__Extracted page text data__:
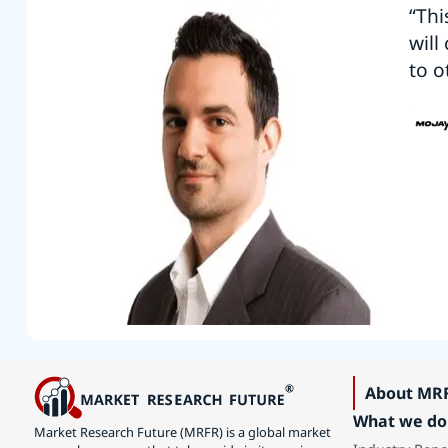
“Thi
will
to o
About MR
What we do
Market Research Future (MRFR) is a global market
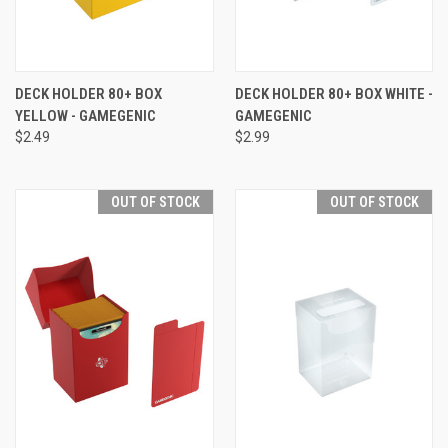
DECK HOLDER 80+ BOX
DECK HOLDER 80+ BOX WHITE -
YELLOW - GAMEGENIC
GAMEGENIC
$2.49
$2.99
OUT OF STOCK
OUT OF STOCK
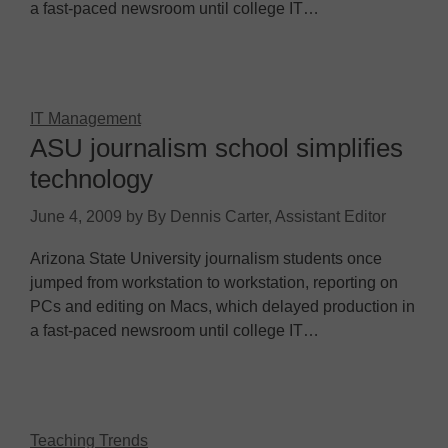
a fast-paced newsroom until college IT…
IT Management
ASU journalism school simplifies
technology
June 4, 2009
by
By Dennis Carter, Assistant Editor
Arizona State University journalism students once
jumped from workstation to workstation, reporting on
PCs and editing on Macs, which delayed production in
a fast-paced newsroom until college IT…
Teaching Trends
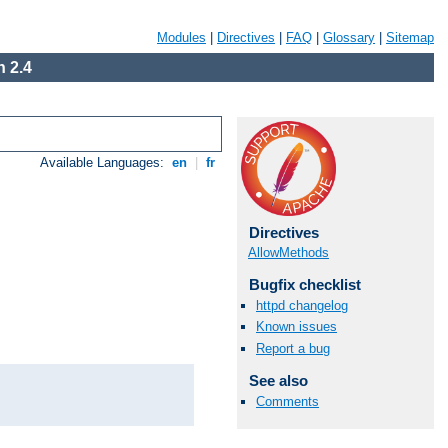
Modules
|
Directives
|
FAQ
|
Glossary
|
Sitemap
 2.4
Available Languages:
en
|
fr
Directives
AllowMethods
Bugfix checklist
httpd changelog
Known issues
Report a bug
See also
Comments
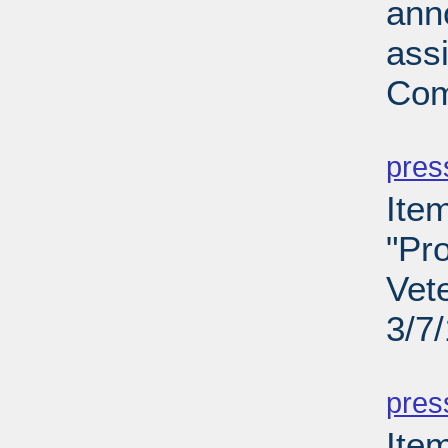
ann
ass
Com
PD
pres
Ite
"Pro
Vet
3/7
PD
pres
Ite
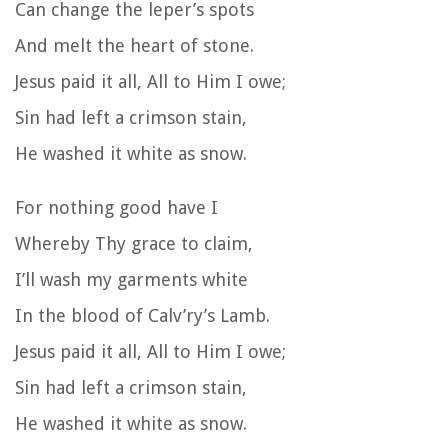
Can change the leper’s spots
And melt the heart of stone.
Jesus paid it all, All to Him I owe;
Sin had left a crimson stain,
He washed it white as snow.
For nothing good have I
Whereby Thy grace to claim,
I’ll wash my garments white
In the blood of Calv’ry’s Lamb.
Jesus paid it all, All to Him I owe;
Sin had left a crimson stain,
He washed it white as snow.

__WORK ITEM__:
Repeat the lines exactly as they stand, from the opening line of the data through the line with "ASU journalism school simplifies". Pictures stay out of the copy.

__EXPECTED ANSWER__:
“Thi
will
to o
About MR
What we do
Market Research Future (MRFR) is a global market
DECK HOLDER 80+ BOX
DECK HOLDER 80+ BOX WHITE -
YELLOW - GAMEGENIC
GAMEGENIC
$2.49
$2.99
OUT OF STOCK
OUT OF STOCK
a fast-paced newsroom until college IT…
IT Management
ASU journalism school simplifies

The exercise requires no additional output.